Page 1 of 1

Global encoders?

Posted: Fri May 19, 2023 5:56 pm
by Ssggaa

I'm learning about deep fakes and I went through the original guide (viewtopic.php?t=146).

This doc says "When we train our model, we are feeding it 2 sets of faces". If two faces share the same encoder, is it, in theory, possible to build a global encoder (given enough training data)?

That way, one only has to train a single decoder, using the globally trained encoder.


Re: Global encoders?

Posted: Fri May 19, 2023 5:59 pm
by bryanlyon

In theory this would be possible, in practice, only sort-of. The problem is that the encoder will eventually need to focus on the specific faces that you're training to get the best results. That said, we've enabled the ability to copy encoders and even have pre-trained encoders available with Phaze-A that do follow this idea and allow you to start with a pretrained model and either freeze it or allow it to train on the new faces. EfficientNet is particularly useful at shortcutting the early training and can be left frozen for a good while into the initial training but it does require being unfrozen at some point to learn the new faces properly.


Re: Global encoders?

Posted: Fri May 19, 2023 6:18 pm
by Ssggaa

Thank you Bryanlyon for such a fast response!

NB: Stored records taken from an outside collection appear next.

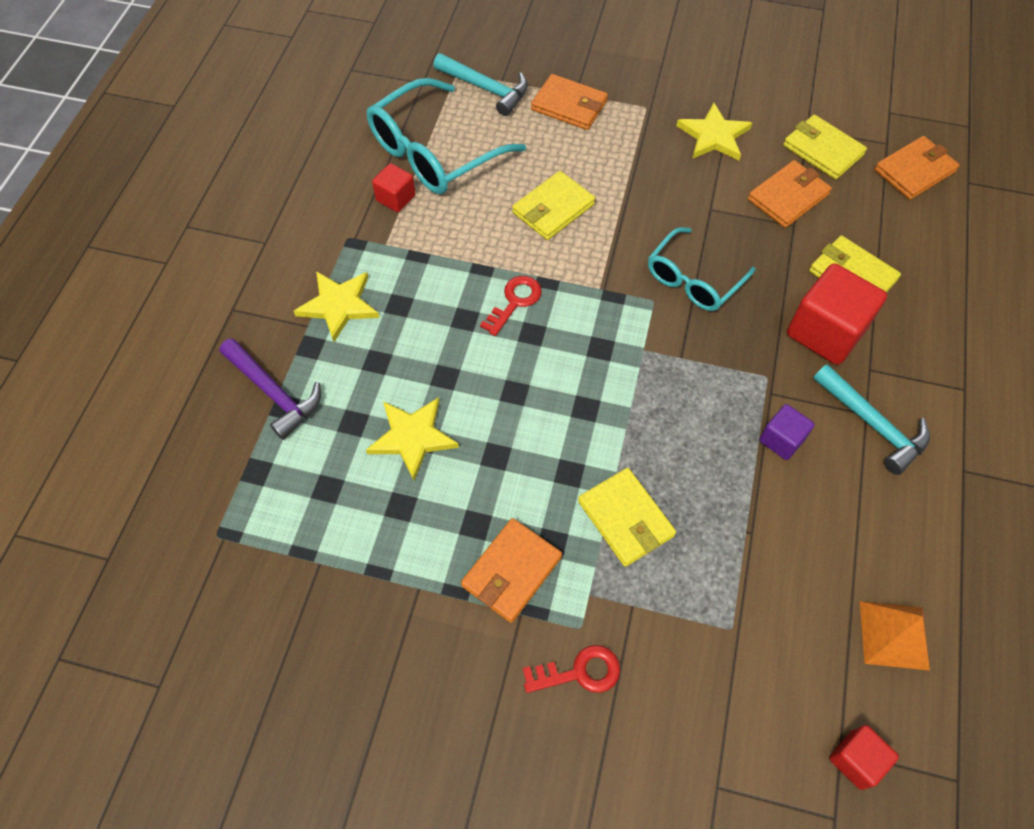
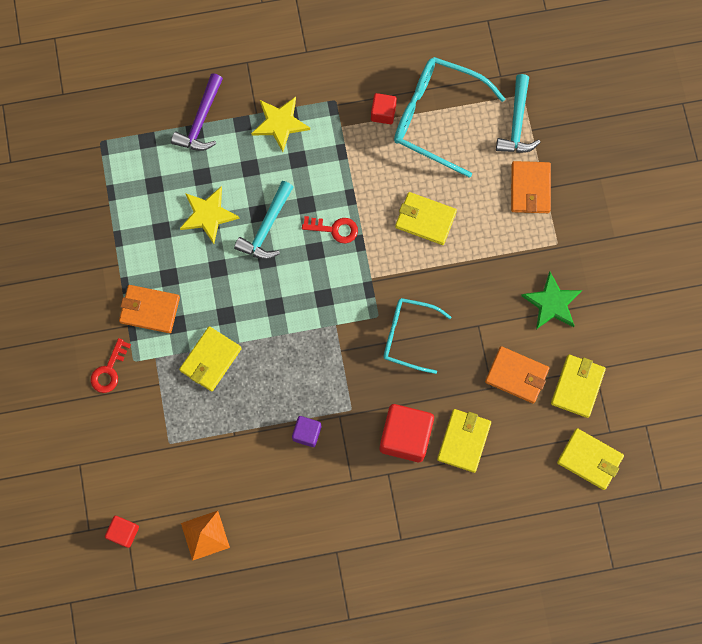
camera: 65 degrees right, 15 degrees up
red key [523,645,620,693] -> red key turned 60 degrees clockwise [91,338,131,393]
yellow star [676,103,752,160] -> green star [521,272,582,329]
turquoise hammer [813,364,930,475] -> turquoise hammer moved to [234,181,293,260]
orange wallet [874,136,960,200] -> yellow wallet [557,428,624,490]

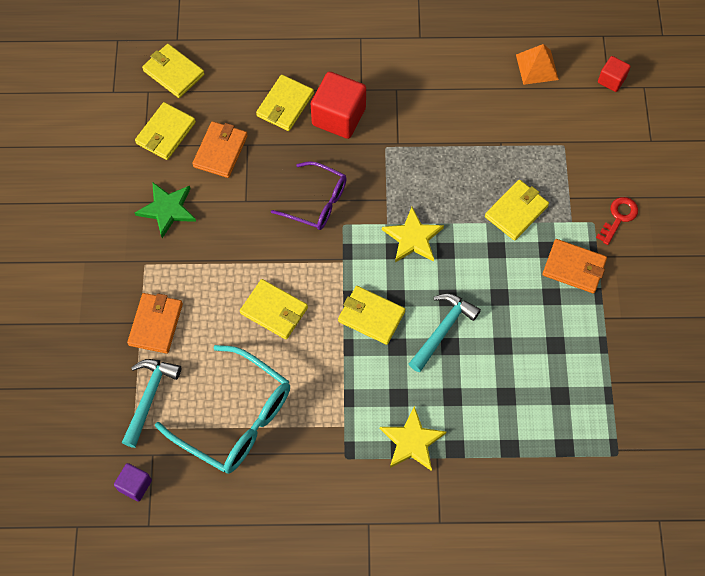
camera: 170 degrees left, 10 degrees down
purple hammer [171,73,223,151] -> none
yellow star [180,186,240,244] -> yellow star moved to [382,207,444,262]
purple cube [292,416,321,447] -> purple cube moved to [114,463,152,501]
red key [302,216,358,243] -> yellow wallet [338,286,405,345]
red cube [371,93,397,124] -> none
turquoise glasses [383,298,451,374] -> purple glasses [271,161,347,230]
orange wallet [485,346,549,404] -> orange wallet turned 75 degrees clockwise [192,121,248,178]

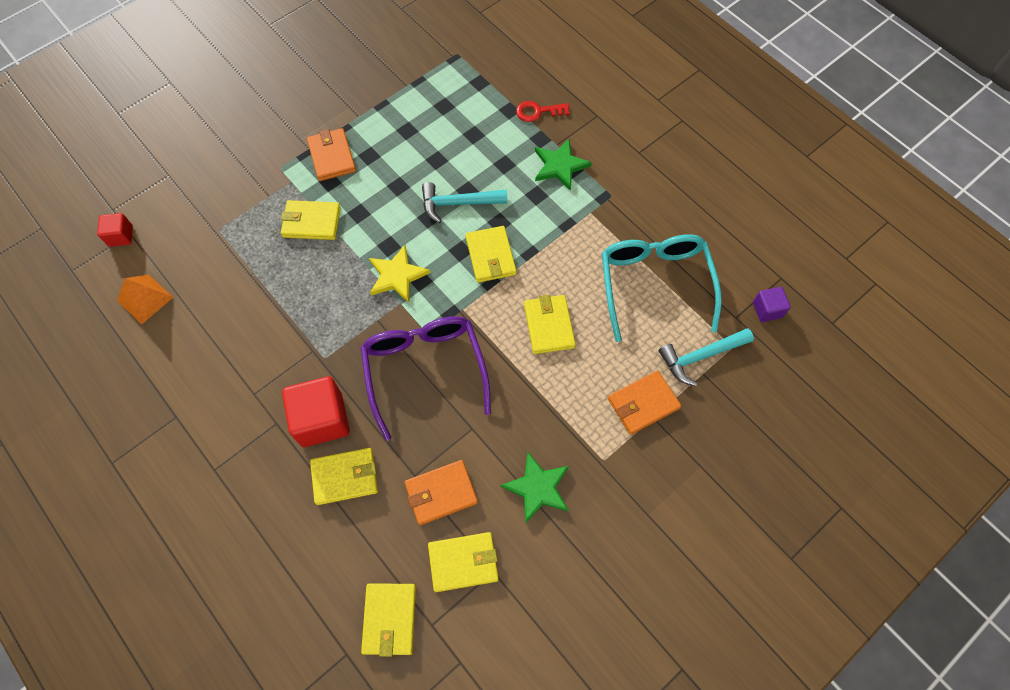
camera: 130 degrees left, 0 degrees up
purple glasses [271,161,347,230] -> purple glasses [360,316,491,441], size x1.57
yellow star [380,406,446,471] -> green star [535,139,592,191]
red key [596,197,638,245] -> red key moved to [516,101,570,122]

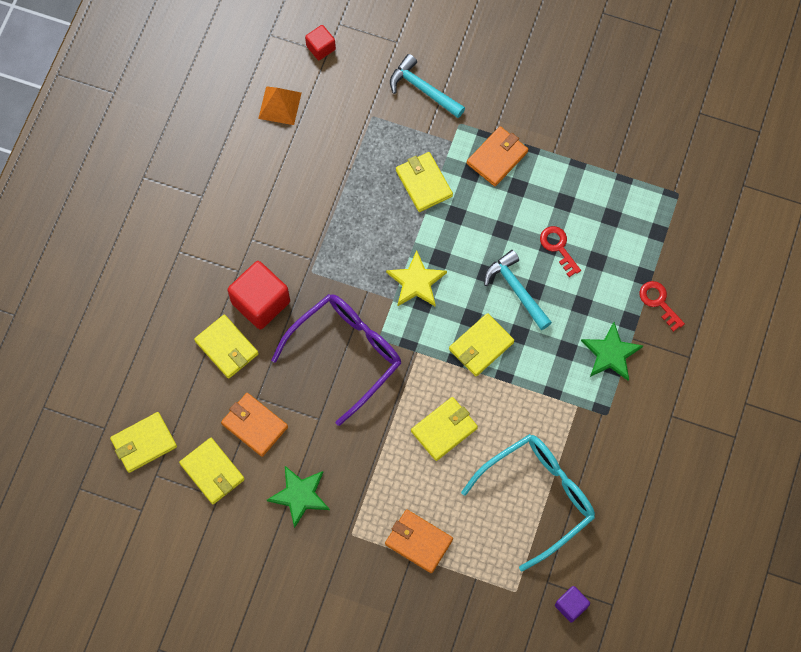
camera: 60 degrees right, 5 degrees up
turquoise hammer [659,328,754,386] -> turquoise hammer moved to [390,54,465,118]
none -> red key [540,226,581,277]

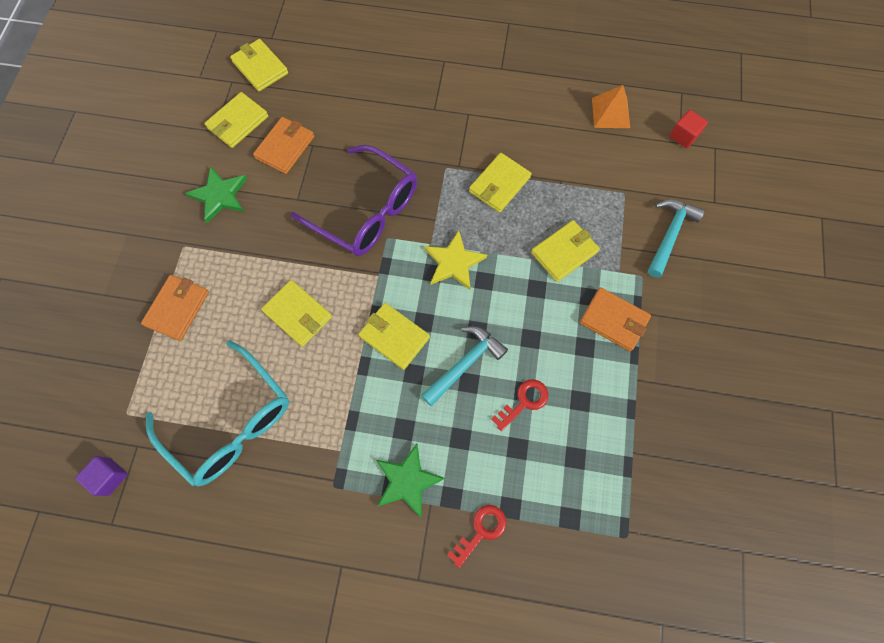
camera: 80 degrees right, 0 degrees up
yellow wallet [194,315,259,379] -> yellow wallet moved to [469,153,531,213]
red cube [228,261,290,329] -> none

This is more of a science question - The part I'm having trouble understanding is that the encoder's role would be to create some kind of lossy intermediate format for decoders to then construct an image from. Is the in-practice issue that the conversion from the input to the lossy format is not trivial enough to globalize for any face?

Let's say I had unlimited resources and I could get 10k face datasets. I use a single encoder with 10k decoders (for each face) to influence it's weights. Could that work for a global encoder?


Re: Global encoders?

Posted: Fri May 19, 2023 6:25 pm
by bryanlyon

There are datasets with over a million faces that have been used to train the newest model architectures to encode faces. They've been very good at starting training, but have never been able to beat a 1:1 trained encoder.

Is it theoretically possible for a generic encoder? Almost definitely. Has it been done? Not yet.

We have ALWAYS been able to get a good bump in quality by allowing the encoder to train on the individual faces we're looking at. It's just better able to encode the details of those two faces if we give it the room to ignore other possible faces.

The big advantage the pretrained encoders give is shortcutting the early training time. Once the decoder gets trained to catch up with the encoder though, we always recommend unfreezing the encoder so it can get better and the result can get the best it can. Is it possible that you might decide "this is good enough" and just keep the encoder frozen? Definitely. That's why we leave the setting of freezing the encoder up to the user. They're free to decide if the results meet their standards and can decide to stop training or alter settings at any time.